[Extracted data entries]
-.-.-

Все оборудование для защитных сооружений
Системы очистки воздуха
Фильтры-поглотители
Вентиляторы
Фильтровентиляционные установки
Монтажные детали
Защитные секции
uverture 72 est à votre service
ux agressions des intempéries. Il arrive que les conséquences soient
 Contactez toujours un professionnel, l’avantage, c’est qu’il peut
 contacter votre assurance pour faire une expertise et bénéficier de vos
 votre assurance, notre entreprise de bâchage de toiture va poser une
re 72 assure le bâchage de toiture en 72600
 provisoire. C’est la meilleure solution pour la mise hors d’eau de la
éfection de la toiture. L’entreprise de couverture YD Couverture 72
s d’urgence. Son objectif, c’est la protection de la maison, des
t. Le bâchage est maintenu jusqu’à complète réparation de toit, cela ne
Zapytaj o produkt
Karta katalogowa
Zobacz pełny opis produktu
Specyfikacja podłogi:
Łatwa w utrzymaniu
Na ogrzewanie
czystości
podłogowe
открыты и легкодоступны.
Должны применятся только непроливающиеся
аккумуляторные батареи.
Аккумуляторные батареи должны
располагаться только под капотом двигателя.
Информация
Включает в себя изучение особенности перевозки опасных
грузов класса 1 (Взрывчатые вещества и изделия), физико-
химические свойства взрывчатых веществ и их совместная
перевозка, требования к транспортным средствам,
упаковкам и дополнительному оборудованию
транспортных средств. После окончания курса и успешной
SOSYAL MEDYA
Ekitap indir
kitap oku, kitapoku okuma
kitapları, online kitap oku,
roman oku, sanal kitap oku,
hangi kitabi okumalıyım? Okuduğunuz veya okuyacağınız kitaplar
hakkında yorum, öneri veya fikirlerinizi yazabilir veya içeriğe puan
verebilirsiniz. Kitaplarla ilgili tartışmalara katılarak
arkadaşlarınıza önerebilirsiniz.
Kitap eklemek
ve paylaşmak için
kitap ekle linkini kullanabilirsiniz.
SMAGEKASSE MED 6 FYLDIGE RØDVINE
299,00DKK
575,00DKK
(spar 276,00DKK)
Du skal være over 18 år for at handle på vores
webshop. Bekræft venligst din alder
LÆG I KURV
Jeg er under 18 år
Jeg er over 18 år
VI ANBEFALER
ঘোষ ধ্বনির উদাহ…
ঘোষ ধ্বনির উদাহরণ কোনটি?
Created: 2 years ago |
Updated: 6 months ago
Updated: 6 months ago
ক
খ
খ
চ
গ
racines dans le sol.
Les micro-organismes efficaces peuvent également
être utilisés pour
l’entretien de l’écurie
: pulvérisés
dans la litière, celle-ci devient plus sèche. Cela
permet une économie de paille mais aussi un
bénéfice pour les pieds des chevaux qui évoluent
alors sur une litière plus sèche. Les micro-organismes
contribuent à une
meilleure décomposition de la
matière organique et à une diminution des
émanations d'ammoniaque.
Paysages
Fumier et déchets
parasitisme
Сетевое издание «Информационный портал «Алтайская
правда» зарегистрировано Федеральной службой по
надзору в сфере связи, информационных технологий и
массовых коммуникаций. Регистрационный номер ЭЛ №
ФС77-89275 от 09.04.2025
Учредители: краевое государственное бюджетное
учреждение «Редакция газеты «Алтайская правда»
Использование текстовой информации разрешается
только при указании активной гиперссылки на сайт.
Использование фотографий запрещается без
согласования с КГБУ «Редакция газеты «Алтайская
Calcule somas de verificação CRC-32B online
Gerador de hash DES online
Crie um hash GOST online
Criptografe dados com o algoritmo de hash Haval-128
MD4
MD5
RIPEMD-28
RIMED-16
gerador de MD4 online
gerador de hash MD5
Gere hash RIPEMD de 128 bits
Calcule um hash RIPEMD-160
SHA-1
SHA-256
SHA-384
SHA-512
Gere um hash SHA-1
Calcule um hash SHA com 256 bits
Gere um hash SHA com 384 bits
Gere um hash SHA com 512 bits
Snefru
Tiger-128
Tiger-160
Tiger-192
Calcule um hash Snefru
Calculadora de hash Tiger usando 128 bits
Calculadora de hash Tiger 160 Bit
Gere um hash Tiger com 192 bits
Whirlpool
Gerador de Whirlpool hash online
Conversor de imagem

-.-.-

JOB ITEM → What are the lines above, starting at the one with "грузов класса 1" and ending at the one with "hangi kitabi okumalıyım?"? Give them again exactly, and only them.

THE COMPLETED TASK →
грузов класса 1 (Взрывчатые вещества и изделия), физико-
химические свойства взрывчатых веществ и их совместная
перевозка, требования к транспортным средствам,
упаковкам и дополнительному оборудованию
транспортных средств. После окончания курса и успешной
SOSYAL MEDYA
Ekitap indir
kitap oku, kitapoku okuma
kitapları, online kitap oku,
roman oku, sanal kitap oku,
hangi kitabi okumalıyım? Okuduğunuz veya okuyacağınız kitaplar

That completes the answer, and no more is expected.